Bei Bedarf können weitere Stop-Funktionen unter Berücksichtigung des StopFunction-Interfaces implementiert werden. Weitere Informationen sind unter den Java-Docs zu finden.

Optimization-Function

Unter Optimierungs-Funktionen ist hier die Backpropagation-Funktion zu verstehen. Also mit welchem Vorgehen die kontinuierliche Anpassung der Gewichte passiert. Hier kann aktuell nur der GradientDescent-Algorithmus verwendet werden. Dieser benötigt zur Initialisierung die ausgewählte Verlust-Funktion sowie Learning-Rate.

java
OptimizationFunction optimizationFunction = new GradientDescent(lossFunction, new ConstantLearningRate(0.03));

Bei Bedarf können weitere Optimierungsfunktionen hinzugefügt werden. Dafür muss das OptimizationFunction-Interface implementiert werden. Weitere Implementierungsdetails sind in den Java-Docs zu finden.

Scorer

Das Scorer-Interface kann für einen Datensatz einen Score ermitteln, der ausgegeben werden kann.

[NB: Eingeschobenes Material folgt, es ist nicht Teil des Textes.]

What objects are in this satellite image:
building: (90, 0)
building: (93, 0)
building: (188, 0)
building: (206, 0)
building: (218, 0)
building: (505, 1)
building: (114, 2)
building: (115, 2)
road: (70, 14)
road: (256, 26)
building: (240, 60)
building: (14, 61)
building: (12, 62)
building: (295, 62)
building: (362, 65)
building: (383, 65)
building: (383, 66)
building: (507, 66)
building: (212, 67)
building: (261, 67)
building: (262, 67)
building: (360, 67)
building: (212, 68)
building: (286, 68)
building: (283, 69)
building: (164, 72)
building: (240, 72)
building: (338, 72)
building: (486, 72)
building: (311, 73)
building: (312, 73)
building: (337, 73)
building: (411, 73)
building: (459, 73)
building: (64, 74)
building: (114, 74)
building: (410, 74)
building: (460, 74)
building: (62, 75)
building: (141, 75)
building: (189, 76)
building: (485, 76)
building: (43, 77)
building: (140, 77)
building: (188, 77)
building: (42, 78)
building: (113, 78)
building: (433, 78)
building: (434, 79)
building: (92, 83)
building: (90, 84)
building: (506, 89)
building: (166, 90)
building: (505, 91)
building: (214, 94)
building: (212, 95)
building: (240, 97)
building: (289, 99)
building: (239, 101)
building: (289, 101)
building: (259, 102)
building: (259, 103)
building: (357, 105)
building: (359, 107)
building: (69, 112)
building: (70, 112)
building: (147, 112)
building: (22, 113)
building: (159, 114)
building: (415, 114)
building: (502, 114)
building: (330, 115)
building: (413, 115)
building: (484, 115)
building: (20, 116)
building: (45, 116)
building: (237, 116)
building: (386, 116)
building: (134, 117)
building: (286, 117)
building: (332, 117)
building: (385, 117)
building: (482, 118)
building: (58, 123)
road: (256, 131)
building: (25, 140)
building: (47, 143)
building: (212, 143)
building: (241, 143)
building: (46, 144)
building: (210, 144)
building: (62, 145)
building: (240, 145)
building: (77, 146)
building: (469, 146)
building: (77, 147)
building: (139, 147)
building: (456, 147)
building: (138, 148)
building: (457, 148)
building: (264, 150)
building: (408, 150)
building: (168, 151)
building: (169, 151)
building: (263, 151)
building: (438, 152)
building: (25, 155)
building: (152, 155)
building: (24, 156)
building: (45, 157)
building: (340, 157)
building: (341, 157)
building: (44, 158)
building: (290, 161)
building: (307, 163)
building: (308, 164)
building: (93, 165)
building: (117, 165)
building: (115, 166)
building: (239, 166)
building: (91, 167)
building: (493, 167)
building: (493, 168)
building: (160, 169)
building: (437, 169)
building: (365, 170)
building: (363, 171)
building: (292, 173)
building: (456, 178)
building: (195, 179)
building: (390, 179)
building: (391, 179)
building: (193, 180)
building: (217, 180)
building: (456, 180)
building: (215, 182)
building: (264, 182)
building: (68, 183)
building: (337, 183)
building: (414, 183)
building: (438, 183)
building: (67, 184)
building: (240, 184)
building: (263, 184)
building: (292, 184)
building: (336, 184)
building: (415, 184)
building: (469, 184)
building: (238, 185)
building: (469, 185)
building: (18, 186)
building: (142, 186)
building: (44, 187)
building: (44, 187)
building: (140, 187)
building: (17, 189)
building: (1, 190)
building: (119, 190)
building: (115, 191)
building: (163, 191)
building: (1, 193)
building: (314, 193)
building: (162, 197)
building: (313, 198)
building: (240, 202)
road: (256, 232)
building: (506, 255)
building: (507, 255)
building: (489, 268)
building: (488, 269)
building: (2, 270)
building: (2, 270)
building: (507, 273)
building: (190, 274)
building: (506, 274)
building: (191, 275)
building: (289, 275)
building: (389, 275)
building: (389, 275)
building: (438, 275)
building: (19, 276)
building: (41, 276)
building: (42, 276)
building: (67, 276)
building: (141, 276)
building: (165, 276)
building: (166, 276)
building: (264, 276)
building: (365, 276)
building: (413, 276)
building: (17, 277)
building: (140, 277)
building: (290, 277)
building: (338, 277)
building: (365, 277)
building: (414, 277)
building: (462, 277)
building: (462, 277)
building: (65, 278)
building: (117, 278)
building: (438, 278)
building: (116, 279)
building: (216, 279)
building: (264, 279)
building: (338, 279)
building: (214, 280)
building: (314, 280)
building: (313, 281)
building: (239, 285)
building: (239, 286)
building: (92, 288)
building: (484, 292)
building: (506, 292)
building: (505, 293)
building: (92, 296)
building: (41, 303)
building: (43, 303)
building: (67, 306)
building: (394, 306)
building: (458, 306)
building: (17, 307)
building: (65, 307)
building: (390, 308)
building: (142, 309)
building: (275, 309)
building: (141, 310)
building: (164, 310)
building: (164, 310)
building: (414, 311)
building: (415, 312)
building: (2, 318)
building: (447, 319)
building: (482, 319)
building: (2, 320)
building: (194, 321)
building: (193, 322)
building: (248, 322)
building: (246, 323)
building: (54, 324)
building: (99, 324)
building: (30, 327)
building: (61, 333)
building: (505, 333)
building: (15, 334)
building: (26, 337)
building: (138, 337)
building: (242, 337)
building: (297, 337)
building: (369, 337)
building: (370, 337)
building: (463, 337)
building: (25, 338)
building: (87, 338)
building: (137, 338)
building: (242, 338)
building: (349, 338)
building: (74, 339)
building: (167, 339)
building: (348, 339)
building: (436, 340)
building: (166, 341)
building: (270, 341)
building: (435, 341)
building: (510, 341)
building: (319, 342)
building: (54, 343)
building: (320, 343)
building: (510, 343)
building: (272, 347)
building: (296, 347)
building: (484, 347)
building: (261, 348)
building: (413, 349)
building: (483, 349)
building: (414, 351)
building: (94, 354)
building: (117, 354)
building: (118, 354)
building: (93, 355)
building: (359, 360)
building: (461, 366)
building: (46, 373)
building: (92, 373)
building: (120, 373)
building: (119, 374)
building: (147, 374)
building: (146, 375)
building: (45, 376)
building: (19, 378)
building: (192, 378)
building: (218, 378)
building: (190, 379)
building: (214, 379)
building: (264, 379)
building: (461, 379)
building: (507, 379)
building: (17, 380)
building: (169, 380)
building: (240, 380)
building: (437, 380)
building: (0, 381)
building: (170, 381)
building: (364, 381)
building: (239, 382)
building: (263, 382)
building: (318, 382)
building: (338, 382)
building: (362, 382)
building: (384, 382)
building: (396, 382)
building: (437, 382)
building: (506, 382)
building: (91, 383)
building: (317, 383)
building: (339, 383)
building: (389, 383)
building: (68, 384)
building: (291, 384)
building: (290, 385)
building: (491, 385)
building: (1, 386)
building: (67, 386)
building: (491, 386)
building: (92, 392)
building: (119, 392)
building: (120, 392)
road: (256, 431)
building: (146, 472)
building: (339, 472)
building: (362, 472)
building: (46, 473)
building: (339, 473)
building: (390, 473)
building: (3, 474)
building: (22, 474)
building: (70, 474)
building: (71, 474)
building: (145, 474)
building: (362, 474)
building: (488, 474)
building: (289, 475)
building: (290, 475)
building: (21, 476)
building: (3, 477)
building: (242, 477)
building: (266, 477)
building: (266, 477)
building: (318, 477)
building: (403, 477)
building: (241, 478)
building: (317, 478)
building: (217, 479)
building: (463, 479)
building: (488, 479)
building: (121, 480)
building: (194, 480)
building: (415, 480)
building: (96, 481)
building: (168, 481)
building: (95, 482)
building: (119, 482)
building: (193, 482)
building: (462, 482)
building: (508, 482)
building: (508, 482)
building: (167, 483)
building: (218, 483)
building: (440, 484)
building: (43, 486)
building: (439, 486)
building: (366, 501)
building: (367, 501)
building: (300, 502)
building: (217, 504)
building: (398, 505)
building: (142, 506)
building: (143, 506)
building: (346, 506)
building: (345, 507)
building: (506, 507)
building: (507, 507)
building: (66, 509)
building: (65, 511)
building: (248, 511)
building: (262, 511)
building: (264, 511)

Implementiert ist bisher nur der ClassificationScorer, welcher anhand eines DataSets übliche Metriken für Klassifikationsprobleme errechnet. Zu diesen zählen die Confusion Matrix sowie Accuracy, Error, Precision, Recall, F1-Score und werden in der ClassificationScorer.Score-Klasse zusammengefasst. Diese werden dann durch das am Ende des Testings ausgegeben.

java
Scorer scorer = new ClassificationScorer(network);
Score score = scorer.score(test);
score.print();

Visualization

Mithilfe der Netzwerke lassen sich verschiedene Visualisierungen der Ergebnisse darstellen. Dieses Beispiel zeigt die Erstellung einer Heatmap:

java
HeatmapData heatmapData = new HeatmapData(network);
HeatmapView heatmapView = new HeatmapView();
heatmapView.addHeatmap(heatmapData, "Manuelle Gewichtsmatrix");

Networks lassen sich als Heatmap darstellen, in der die x-Achse das Quell-Neuron und die y-Achse das Ziel-Neuron darstellt. Rote Felder stehen standardmäßig für positive Gewichte (verstärkende Verbindungen), grüne Felder für negative Gewichte (hemmende Verbindungen). Je intensiver die Farbe ist, desto größer ist der Einfluss. Weiße Felder liegen unterhalb des konfigurierten Schwellenwertes und gelten als vernachlässigbar. Graue Felder verdeutlichen, dass es keine Verbindungen zwischen den jeweiligen Neuronen gibt.

heatmap.png

Der Sankey-Plot stellt die Verbindungen als Linien dar. Je dicker die Linie, desto stärker gewichtet ist die Verbindung.

java
try {
    Platform.startup(() -> {
    }); // JavaFx initialisieren
} catch (IllegalStateException ignored) {
} // Ignorieren, falls es schon läuft

new SankeyView(new SankeyData(network), "Manueller Sankey-Plot");

sankey_plot.png

Veröffentlicht unter der ISC Lizenz.